Distilled: Beer Barrel Bourbon a cool idea with middling results

  • Photo by Tim Johnson
By
From the December 19, 2013 edition

Barrel-aging beer has long been a concept that usually improves a beer’s complexity. New Holland Brewing is one of the shining examples of this with its Dragon’s Milk Bourbon Barrel Stout. Now New Holland has decided to flip that process and age bourbon in Dragon’s Milk barrels.

Currently New Holland buys bourbon from Lawrenceburg Distillers Indiana and ages it for three years in the standard bourbon barrel (American oak). Then that bourbon is aged for three more months (called a “beer-y slumber” by the brewery) in a used Dragon’s Milk beer barrel. New Holland plans to distill its own bourbon in the future for this process.

Now I’m something of a bourbon purist, and don’t really like it when distillers/companies mess around with a perfectly great spirit. I’m generally displeased with these manipulations, but in rare cases it’s acceptable. No Fireball — ever! And I understand it’s the nature of the liquor beast that companies want to create the next hot shot tipplers will gobble up at the bar.

When it comes to New Holland’s Beer Barrel Bourbon ($33 at Weiland’s Market) I’m fairly indifferent to the outcome. The bourbon isn’t greatly changed, with only a minimal darker coloration and slight sweetness added. The sweeter flavors resulting from the beer barrel-aging are of the caramel and chocolate variety, with the smallest hint of citrus, which was unexpected and surely not in the unaged bourbon’s original profile.

This bourbon is not bad, but surely not great either. It’s smooth (at 80 proof), has a passable texture and some decent flavors at play. It’s worth trying to see if it agrees with your palette. And it does pair nicely with a Dragon’s Milk, but I haven’t found any bourbon that doesn’t.
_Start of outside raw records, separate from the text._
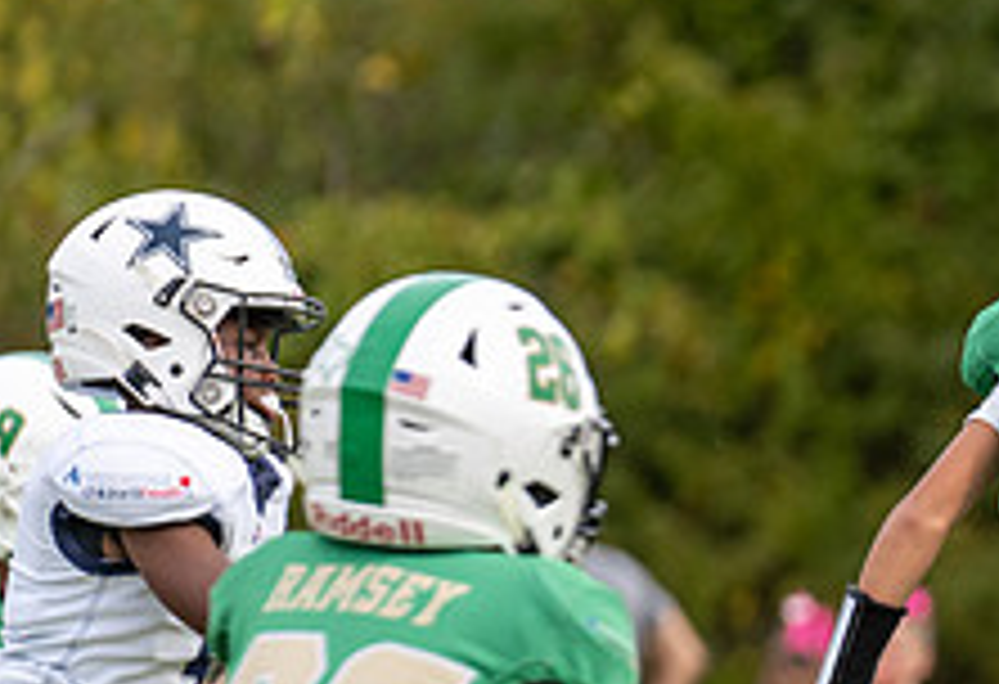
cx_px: 1773
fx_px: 21657
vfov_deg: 1.8
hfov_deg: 2.6
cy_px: 816
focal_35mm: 774
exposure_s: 1/1250
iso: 200
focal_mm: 200
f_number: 3.5
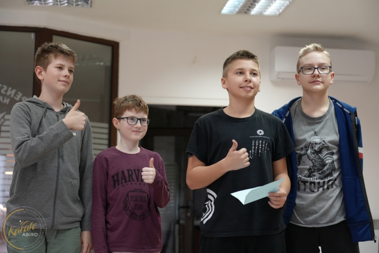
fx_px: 684
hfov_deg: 31.0
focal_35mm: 65
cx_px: 190
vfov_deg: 20.9
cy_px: 126
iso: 3200
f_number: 4
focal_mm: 65
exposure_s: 1/160
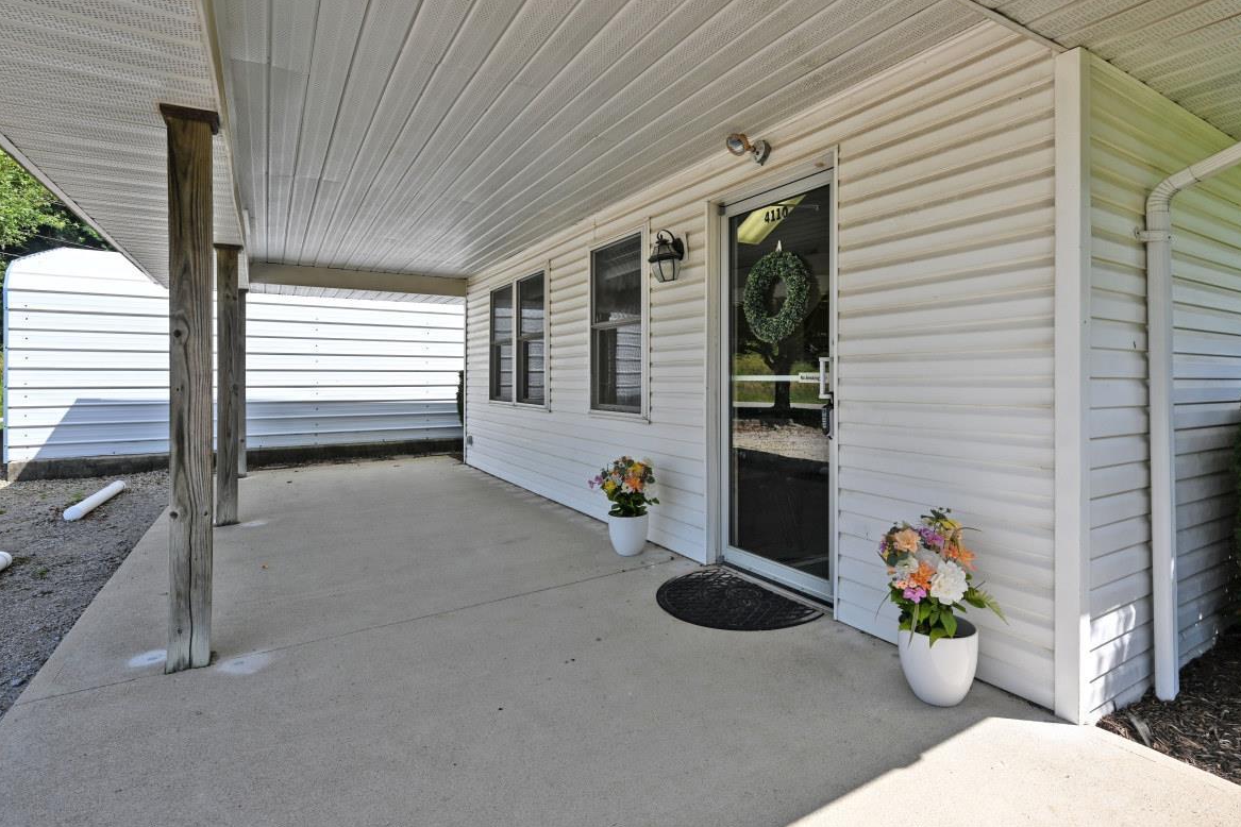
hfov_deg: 89.9
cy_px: 374
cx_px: 657
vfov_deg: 67.2
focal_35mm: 18
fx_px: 620
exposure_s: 1/200
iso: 100
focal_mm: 14
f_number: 8
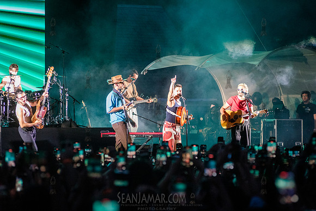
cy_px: 114
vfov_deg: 7.2
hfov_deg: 10.8
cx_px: 176
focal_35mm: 190
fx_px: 1670
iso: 6400
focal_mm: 170
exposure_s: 1/800
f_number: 4
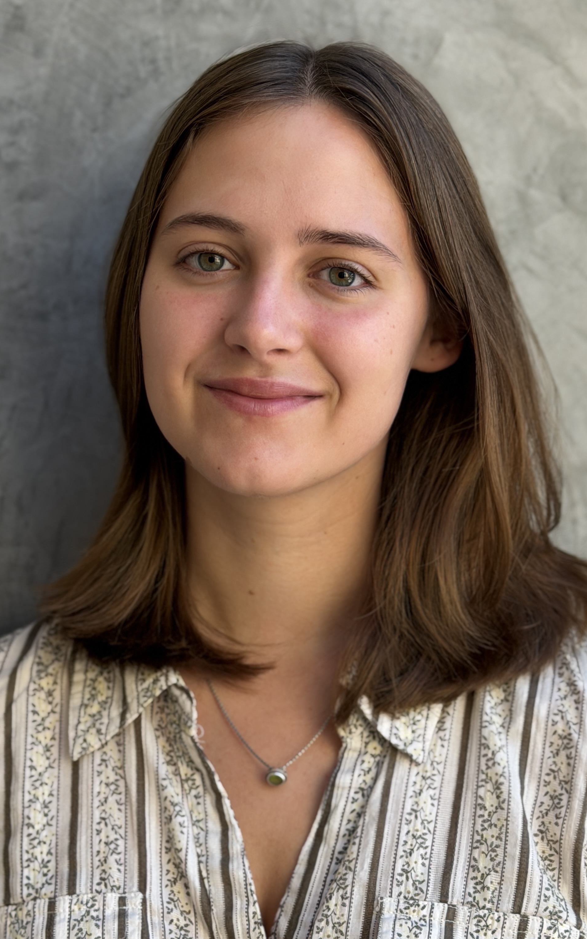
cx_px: 322
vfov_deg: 39.6
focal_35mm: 51
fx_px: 1305
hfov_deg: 25.3
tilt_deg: -3.3
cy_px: 469
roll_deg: +0.8
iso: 64
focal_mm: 6.76
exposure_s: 1/346
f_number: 1.78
I think the biggest flaw with the Beer Barrel Bourbon is probably the original product. It seems like, before the beer barrel-aging, it’s a standard, middle-of-the-road bourbon. I can’t wholeheartedly endorse this interesting take on bourbon, but I can’t knock it either. And maybe the unaged bourbon, and thusly the Beer Barrel Bourbon, will improve when New Holland begins distilling its own.